The Court must determine the intent of the contracting parties, through the language used by the parties in the contract. These sophisticated entities drafted an agreement which transferred all rights from Capital One to CACH. If they intended to transfer all rights except the power to compel arbitration when claims were brought against CACH, they would have expressly stated that intention. Instead, the language in Section 6.10 relied on by Plaintiff in support of the motion for reconsideration tracks the parallel language used in the arbitration clause contained in the Cardmember Agreement: the language "Buyer agrees that it shall not use arbitration" in Section 6.10 serves as a limitation on what CACH can do when it brings a claim against the Borrower, whether for debt collection or otherwise. If the Borrower brings a claim against CACH, as is clearly outlined in the Cardmember Agreement, CACH has the right to compel arbitration. That is precisely what CACH and the Mandarich Defendants have done in this suit, an FDCPA action brought by a Cardmember Plaintiff.
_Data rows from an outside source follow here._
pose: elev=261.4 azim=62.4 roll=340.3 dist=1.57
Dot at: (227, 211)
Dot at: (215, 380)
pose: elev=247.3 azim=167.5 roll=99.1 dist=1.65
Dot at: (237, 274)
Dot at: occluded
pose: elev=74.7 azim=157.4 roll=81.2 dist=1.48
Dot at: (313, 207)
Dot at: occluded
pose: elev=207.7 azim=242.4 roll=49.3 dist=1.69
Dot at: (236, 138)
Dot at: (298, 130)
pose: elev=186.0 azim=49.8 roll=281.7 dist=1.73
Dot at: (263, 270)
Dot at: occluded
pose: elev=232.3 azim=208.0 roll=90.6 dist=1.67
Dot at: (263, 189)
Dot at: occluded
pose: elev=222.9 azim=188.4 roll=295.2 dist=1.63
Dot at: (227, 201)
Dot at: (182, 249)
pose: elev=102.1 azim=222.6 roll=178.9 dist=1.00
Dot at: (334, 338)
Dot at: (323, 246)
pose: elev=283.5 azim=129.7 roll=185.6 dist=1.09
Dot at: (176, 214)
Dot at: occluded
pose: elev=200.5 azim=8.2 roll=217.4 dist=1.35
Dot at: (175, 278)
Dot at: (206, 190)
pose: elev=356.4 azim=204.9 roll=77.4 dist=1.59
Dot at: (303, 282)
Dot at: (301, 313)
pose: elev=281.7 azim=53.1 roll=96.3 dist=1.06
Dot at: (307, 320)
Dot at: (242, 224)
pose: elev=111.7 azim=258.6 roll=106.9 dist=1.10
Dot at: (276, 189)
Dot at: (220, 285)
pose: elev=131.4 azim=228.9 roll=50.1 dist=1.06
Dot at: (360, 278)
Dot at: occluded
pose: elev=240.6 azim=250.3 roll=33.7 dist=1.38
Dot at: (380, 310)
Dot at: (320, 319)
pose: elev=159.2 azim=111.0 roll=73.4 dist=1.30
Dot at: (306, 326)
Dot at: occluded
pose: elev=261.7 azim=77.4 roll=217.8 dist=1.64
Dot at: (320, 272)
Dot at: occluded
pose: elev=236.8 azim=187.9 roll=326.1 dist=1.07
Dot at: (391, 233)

As such, the Court finds that Section 6.10 does not limit Defendants' ability to compel arbitration in this suit, and DENIES Plaintiff's motion for reconsideration of the Court's order granting Defendants' motion to compel arbitration. This action is STAYED pending the completion of arbitration. The parties shall file with the Court, no later than March 2, 2016, a two-page letter updating the Court as to the status of arbitration.

IT IS SO ORDERED.

FootNotes


1. Capital One is the successor-in-interest to HSBC Bank Nevada, N.A. See Compl., ECF 1 ¶ 8.
2. Due to the similarities in the law of contract interpretation under Virginia and California law, the Court's analysis would result in the same conclusion were the contract to be interpreted under California law.
3. Defendants make two other arguments that the Court briefly addresses here. First, Defendants argue that Plaintiff's argument regarding Section 6.10 is untimely. This argument is unpersuasive, however, because Defendants did not attach the contract to the motion to compel arbitration until the Reply brief. The Court issued its order on the motion to compel arbitration without oral argument, giving Plaintiff no opportunity to raise this issue prior to a motion for reconsideration. Second, Defendants argue that Plaintiff lacks standing to enforce the terms of the Sale Agreement. Though Defendants are correct that the Sale Agreement states that it can only be enforced by the Buyer and Seller, see Livits Supp. Decl. Exh. 2 at 24, Plaintiff is not attempting to enforce the Sale Agreement. Instead, Plaintiff argues that the Sale Agreement did not transfer the right to compel arbitration to Defendants, thus precluding them from moving to compel arbitration in this suit.